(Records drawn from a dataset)
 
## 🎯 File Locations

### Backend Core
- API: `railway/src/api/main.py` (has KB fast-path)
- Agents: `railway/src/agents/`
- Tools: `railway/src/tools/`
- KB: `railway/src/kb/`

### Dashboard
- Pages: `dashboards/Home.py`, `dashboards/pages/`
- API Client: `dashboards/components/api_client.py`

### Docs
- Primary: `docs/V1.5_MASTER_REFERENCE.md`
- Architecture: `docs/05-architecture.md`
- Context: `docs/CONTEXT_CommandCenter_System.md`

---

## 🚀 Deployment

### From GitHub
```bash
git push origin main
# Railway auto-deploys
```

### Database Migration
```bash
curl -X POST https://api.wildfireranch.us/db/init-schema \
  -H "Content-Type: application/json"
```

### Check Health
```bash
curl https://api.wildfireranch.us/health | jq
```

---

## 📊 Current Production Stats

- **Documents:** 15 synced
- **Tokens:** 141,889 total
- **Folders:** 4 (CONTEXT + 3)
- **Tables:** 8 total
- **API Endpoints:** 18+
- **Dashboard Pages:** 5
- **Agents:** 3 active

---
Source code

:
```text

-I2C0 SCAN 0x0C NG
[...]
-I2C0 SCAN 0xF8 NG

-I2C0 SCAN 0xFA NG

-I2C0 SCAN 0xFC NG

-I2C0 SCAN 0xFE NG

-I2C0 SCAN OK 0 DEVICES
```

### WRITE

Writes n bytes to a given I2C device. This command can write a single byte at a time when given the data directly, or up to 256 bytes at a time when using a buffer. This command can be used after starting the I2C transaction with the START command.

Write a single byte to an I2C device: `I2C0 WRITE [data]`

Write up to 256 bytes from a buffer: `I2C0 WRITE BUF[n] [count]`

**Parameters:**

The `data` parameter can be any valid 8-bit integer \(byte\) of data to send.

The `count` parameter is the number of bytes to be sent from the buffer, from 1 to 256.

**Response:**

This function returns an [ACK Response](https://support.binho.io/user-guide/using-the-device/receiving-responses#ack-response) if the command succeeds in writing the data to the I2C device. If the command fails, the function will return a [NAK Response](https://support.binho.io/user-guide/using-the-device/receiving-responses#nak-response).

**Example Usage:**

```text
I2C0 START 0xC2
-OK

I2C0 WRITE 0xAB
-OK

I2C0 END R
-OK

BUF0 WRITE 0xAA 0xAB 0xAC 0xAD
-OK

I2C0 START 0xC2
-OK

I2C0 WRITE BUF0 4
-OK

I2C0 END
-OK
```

Task to complete :: All lines above with "curl" in them should be returned.

Answer box ::
curl -X POST https://api.wildfireranch.us/db/init-schema \
curl https://api.wildfireranch.us/health | jq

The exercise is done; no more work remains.